私は金も無いのに夜な夜なほっつき歩き、家には寝に帰るだけという生活を送っていた。
障害と向き合うのも人生と向き合うのも面倒で、早く死にたいという感情をぼやけさせるために酒を飲んでいた。
今思えば、死ぬための理由づくりをしていたのかもしれない。
誰かにバカにされても「そりゃそうですよね」と言う顔をして、必死に笑顔を作っていた。
「自分はダメだから」と人の顔色ばかりうかがい、善意も悪意も無碍にしてきたのは、自信をつけるための行動すらとることができなかったであろう。
「己の人生の責任を取る」
どれだけ親身に寄り添ってくれる人であっても、私の人生の全ての責任を取ってくれるわけではない。
20代後半になり、頼りにしていた母が急逝。
つかまり立ちのような人生を送り続けていいのか?と思うようになった。
そこで今年の頭に一念発起し、一切飲みに行くのやめた。
家を出る機会が減り体力は落ちたものの、余った時間は家事や資格勉強に充てた。
苦手な料理も少しずつ上達し、散らかっていた部屋もある程度清潔さを維持できるようになった。
家事ができることは特筆してプラスになるスキルというより、生きていくために必要な行為だと思っている。
言わばマイナスをゼロに戻す作業だ。
衣食住の環境が整っていなければ、プラスになる行動を取ることもできない。

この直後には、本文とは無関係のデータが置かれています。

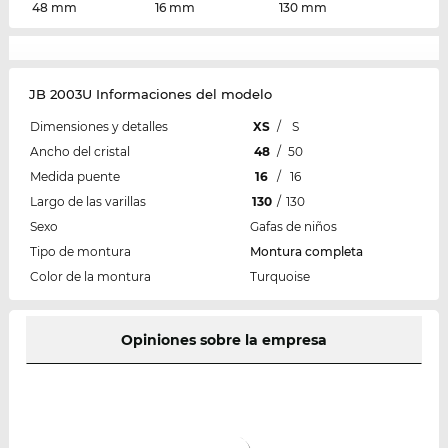
48 mm
16 mm
130 mm
JB 2003U Informaciones del modelo
Dimensiones y detalles
XS
/
S
Ancho del cristal
48
/
50
Medida puente
16
/
16
Largo de las varillas
130
/
130
Sexo
Gafas de niños
Tipo de montura
Montura completa
Color de la montura
Turquoise
Opiniones sobre la empresa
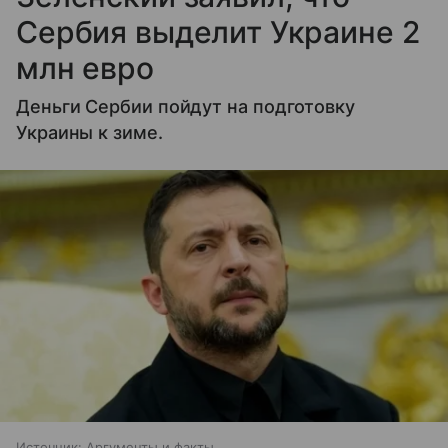
Сербия выделит Украине 2
млн евро
Деньги Сербии пойдут на подготовку
Украины к зиме.
Источник:
Аргументы и факты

しかし死なないからと放置していれば出費がかさんだり衛生環境が悪くなると、己のパフォーマンスがどんどん落ちてくる。
家事は命に関わる行いだから、余程でなければ誰にでもこなせる。
難しく見えても、インターネットには分かりやすく説明が載っている。
誰かと暮らす上でも、家事ができるということは何の邪魔もしないスキルだ。
また、家事をしたという事実はハッキリと結果が伴う。
誰かのためになる行いでもあるから、自分の存在を肯定するささやかな要因にもなってくれる。

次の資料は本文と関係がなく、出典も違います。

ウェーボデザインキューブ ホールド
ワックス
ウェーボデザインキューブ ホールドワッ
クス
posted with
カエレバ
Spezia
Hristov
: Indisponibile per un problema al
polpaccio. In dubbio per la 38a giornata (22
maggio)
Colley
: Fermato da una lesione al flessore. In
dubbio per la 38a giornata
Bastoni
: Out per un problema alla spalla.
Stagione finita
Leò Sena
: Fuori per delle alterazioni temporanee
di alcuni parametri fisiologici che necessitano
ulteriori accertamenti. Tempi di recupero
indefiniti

お金のような対価は無いが、大事な人が私のご飯でお腹いっぱいになったとか、水回りがキレイになったという事実もまた、自分を嬉しくさせるものであった。
そして、家事は継続が何よりも大事だと学んだ。
継続すれば一つ一つの家事の苦しさも減る。苦しさが減ればタスクをこなすことが難しい事ではなくなる。
持病が悪化したり、焦燥感に駆られ身動きが取れなくなるかもしれない将来の自分のために、面倒だと思っても腰を上げてタスクをこなすという行為の積み重ねを行うことが大切だと思う。
一方、何もしないという選択もできる。
ただ、何もしなければそこで人生が終わるわけではなく、生活は続いていく。
将来に向かって伸びる己の人生。あっけなく死ぬこともあれば、どれだけ死にたくても死ねない日がある。

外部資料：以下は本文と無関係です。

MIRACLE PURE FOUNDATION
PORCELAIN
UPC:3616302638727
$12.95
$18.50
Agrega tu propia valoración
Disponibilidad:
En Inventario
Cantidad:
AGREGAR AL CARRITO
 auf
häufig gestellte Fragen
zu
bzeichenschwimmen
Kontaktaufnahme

あと何年生きるのか分からないが、現状私はなかなか死にそうにない。
何もしないをし続けるには心もとないし、できる限りやれることはやろうと思う。
最近は家から出ず、一日7時間ほど宅建の勉強をしている。
余った時間で家事をして、0時には就寝する。
体力がかなり落ちたので休憩時間にスクワットをやっている。
体重増加のために食事管理をし、家計簿もつけるようになった。
28年間生きていて、これだけ真人間として生きるのは初めてと言ってもいい。
年を重ねることは衰えることだと思っていたが、まだまだ成長の余地がありそうだ。
無理せず日々精進。頑張ります。